» Job: Copy out each entry below verbatim, skipping the images.

» Record set:
- - -

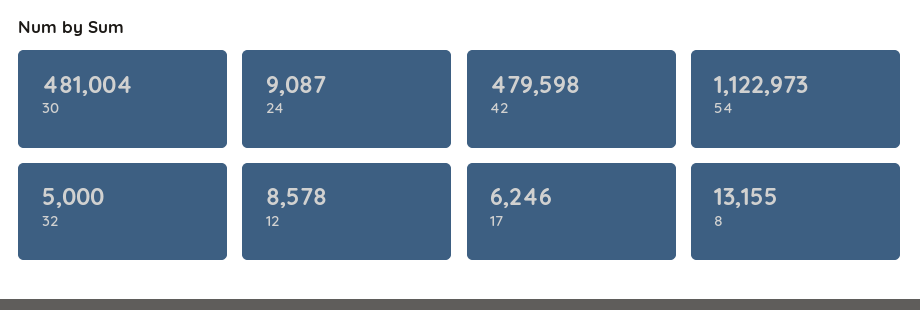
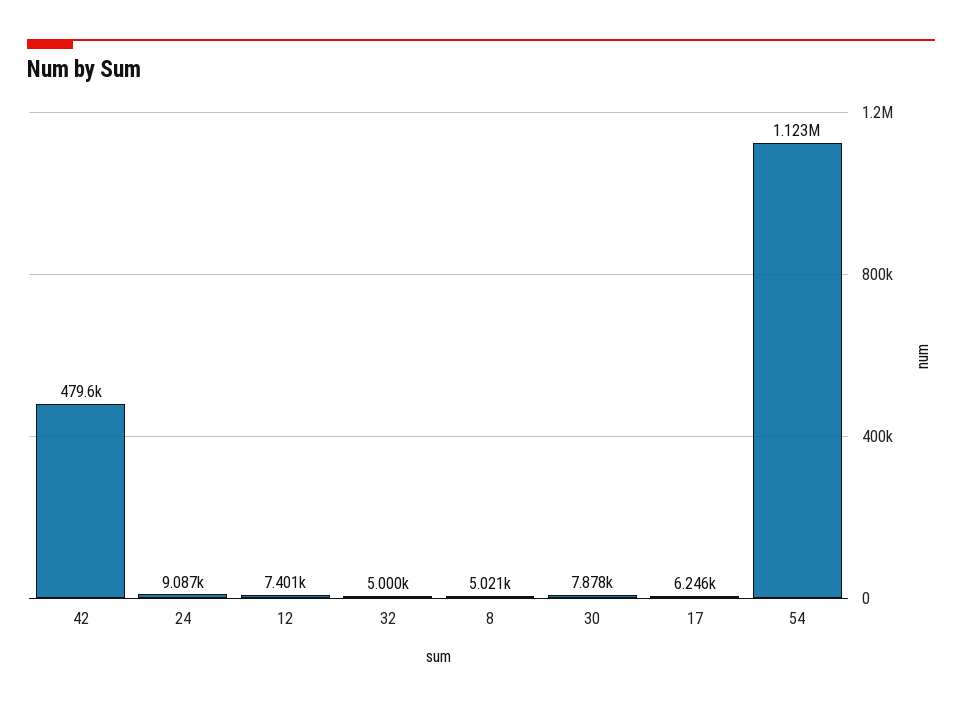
  {
-   "30": 481004,
+   "30": 7878,
    "24": 9087,
    "42": 479598,
    "54": 1122973,
    "32": 5000,
-   "12": 8578,
+   "12": 7401,
    "17": 6246,
-   "8": 13155
+   "8": 5021
  }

- - -

» Answer space:
  {
-   "30": 481004,
+   "30": 7878,
    "24": 9087,
    "42": 479598,
    "54": 1122973,
    "32": 5000,
-   "12": 8578,
+   "12": 7401,
    "17": 6246,
-   "8": 13155
+   "8": 5021
  }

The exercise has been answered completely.